Lors d’une présentation, quelqu’un m’a demandé si j’avais déjà pensé à travailler le grotesque de façon concrète, comme l’inclusion de robots dans la vie de tous les jours. C’est ce qui m’a amené à étudier cette question puisque le robot représente un être tout à fait anormal dans notre quotidien.

J'ai découvert l'initiative AskNAO, un petit robot utilisé pour faciliter les interactions, notamment avec les jeunes qui souffrent d'un trouble du spectre de l'autisme et j'y ai vu un potentiel pour développer la recherche.

C'était une occasion assez spéciale d'étudier les interactions homme-robot pour comprendre les pratiques langagières des enfants autistes. Ce que l'on ne pourrait peut-être pas avoir sans la présence du robot dans la dynamique d'échanges.

C'était donc une façon d'étudier l'évolution de la langue en examinant les liens entre la langue et les troubles du spectre de l'autisme.

Quelle est l’importance des études interdisciplinaires?

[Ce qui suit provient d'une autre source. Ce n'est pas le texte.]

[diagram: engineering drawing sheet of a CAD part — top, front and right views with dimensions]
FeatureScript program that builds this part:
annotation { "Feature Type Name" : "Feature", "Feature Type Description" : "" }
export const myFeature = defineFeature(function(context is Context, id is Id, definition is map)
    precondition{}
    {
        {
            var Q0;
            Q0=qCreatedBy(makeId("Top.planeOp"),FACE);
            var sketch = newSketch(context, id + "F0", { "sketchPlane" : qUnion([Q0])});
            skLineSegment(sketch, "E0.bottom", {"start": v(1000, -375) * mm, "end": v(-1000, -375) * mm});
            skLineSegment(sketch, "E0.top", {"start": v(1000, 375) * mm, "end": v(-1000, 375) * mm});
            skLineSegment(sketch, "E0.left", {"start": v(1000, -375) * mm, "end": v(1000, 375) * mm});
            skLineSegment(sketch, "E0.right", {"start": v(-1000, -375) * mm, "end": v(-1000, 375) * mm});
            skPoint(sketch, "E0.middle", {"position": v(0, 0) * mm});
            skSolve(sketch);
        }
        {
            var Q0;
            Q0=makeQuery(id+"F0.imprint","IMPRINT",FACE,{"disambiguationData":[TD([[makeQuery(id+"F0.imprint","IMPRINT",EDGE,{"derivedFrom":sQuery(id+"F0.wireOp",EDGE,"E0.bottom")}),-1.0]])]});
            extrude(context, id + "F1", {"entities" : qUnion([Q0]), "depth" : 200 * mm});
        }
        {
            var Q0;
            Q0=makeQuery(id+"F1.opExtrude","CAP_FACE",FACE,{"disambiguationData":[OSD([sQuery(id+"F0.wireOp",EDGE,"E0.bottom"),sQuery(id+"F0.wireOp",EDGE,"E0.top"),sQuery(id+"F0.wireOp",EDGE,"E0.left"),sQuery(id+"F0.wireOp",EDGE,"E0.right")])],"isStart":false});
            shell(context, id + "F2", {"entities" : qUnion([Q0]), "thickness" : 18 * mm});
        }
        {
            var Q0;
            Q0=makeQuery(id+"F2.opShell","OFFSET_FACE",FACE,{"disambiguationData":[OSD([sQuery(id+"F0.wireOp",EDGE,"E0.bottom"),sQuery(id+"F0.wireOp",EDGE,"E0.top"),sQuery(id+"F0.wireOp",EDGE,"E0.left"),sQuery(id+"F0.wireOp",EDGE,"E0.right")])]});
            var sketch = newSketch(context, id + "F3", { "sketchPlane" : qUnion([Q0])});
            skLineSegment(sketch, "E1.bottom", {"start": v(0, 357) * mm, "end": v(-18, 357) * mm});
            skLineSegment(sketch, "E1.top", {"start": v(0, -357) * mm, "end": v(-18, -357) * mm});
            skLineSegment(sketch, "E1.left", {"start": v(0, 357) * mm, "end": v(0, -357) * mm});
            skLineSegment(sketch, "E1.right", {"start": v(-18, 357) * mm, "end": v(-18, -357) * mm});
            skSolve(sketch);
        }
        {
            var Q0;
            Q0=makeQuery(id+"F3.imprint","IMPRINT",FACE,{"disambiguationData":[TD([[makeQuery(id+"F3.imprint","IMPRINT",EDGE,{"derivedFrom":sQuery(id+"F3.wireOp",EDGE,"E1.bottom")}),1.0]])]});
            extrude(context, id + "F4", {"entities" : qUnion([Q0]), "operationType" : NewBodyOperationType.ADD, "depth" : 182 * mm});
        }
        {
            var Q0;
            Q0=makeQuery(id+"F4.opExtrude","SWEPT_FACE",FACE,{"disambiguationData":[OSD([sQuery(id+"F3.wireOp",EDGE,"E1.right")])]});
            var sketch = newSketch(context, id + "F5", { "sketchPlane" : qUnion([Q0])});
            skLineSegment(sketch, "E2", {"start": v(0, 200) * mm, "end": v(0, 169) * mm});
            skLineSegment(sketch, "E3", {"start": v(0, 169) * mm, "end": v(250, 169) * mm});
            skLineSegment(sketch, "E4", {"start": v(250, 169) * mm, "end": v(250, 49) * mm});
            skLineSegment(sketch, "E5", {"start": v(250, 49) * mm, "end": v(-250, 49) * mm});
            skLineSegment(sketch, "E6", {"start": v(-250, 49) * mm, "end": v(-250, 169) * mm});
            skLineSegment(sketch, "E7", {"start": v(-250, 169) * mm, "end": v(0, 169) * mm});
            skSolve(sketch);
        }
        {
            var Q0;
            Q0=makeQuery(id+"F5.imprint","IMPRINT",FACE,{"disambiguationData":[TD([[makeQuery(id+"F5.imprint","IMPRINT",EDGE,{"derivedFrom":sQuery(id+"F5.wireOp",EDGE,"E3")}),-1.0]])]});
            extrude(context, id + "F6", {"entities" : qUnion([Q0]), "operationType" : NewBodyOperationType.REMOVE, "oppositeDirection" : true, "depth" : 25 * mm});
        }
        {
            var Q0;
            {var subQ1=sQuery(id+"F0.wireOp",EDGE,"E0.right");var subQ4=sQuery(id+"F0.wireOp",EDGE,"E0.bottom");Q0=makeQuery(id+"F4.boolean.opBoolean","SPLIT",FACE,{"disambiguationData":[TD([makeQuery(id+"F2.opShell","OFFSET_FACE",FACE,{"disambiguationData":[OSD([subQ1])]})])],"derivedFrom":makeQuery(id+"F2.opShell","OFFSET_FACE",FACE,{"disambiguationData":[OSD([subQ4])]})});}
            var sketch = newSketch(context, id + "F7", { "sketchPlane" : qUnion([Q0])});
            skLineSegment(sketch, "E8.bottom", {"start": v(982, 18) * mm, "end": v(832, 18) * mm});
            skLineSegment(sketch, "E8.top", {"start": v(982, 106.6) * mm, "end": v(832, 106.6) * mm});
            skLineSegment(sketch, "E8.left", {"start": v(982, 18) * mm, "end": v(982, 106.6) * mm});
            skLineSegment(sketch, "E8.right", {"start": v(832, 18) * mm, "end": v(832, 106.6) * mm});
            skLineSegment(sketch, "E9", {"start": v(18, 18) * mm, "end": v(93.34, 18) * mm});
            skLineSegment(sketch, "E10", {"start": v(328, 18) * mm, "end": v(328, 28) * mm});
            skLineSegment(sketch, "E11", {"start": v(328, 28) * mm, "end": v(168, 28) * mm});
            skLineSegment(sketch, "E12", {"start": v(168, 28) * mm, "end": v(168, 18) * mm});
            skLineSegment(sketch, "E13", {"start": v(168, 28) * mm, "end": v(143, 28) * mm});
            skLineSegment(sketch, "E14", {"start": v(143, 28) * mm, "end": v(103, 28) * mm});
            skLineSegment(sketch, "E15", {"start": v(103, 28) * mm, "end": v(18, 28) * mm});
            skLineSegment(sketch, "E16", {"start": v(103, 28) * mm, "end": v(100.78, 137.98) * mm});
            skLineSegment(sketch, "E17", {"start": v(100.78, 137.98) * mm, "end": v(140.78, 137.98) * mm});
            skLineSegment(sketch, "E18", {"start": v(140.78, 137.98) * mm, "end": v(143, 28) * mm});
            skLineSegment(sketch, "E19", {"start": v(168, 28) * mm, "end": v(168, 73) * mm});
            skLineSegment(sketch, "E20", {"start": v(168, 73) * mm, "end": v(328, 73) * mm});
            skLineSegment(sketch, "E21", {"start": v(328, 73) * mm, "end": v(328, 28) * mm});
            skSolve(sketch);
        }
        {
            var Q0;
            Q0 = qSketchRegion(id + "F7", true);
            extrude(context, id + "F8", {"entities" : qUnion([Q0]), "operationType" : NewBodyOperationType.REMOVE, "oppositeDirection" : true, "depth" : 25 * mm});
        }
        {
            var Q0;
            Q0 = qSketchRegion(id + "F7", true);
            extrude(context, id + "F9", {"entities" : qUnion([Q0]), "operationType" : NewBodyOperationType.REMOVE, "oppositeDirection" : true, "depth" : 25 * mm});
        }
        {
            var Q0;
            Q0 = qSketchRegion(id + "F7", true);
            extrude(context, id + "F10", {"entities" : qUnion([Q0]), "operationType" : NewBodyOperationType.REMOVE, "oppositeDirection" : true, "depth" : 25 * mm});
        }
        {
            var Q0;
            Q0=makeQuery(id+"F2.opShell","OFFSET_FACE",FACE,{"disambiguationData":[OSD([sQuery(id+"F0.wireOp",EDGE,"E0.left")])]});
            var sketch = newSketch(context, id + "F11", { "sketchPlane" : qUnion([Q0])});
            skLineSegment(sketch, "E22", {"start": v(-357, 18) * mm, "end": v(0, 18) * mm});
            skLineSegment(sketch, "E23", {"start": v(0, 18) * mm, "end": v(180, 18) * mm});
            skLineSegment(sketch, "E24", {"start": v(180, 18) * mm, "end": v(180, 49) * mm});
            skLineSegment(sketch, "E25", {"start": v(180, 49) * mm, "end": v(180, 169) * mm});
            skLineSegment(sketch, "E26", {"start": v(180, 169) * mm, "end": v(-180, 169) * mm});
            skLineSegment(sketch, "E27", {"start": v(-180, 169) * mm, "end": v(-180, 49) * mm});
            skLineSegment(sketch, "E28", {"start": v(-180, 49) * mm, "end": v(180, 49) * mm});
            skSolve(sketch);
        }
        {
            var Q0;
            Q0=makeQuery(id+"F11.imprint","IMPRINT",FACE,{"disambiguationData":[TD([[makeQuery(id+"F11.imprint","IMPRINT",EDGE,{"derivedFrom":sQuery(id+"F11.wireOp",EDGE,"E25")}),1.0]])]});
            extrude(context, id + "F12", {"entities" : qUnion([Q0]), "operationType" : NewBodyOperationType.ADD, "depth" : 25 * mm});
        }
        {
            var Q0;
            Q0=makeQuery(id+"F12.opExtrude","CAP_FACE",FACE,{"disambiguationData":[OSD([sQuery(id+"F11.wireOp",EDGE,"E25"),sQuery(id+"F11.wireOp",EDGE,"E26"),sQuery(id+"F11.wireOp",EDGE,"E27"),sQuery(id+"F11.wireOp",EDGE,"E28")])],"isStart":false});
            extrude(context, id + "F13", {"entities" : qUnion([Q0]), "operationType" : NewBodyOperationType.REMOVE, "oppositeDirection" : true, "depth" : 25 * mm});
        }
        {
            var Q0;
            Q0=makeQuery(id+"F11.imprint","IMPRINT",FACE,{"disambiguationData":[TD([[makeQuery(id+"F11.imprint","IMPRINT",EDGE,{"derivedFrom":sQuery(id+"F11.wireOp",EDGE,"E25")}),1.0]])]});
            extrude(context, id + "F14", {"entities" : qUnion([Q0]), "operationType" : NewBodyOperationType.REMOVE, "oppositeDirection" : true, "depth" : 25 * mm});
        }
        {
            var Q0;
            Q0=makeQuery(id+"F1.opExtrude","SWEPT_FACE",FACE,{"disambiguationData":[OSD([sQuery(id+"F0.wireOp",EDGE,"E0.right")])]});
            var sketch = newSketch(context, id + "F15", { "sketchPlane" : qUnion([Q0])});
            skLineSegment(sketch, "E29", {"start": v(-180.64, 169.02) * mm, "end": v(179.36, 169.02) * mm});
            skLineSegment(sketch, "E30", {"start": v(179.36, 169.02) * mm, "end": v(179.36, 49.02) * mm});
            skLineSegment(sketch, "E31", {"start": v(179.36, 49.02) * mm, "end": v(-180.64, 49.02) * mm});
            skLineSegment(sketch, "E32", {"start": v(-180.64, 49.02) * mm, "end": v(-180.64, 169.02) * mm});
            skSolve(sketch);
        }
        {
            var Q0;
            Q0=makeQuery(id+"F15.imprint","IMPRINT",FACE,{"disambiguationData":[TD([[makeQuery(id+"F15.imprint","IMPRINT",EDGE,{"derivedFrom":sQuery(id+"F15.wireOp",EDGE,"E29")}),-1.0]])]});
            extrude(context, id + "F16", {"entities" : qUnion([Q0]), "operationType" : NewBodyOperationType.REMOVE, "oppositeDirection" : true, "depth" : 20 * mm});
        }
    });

Il nous faut des professionnels qui se spécialisent dans leurs domaines respectifs. Ils nous donnent à nous, qui touchons à différentes disciplines, ce potentiel d’exploiter un domaine au-delà de nos connaissances.

Dans les environnements interdisciplinaires, il y aura toujours quelqu’un de mieux placé que nous pour prendre une décision sur un certain sujet.

On devient alors assez humble, on doit reconnaitre que l'on contribue à une petite partie d'un tout et que le travail de tout le monde est essentiel pour arriver à notre but.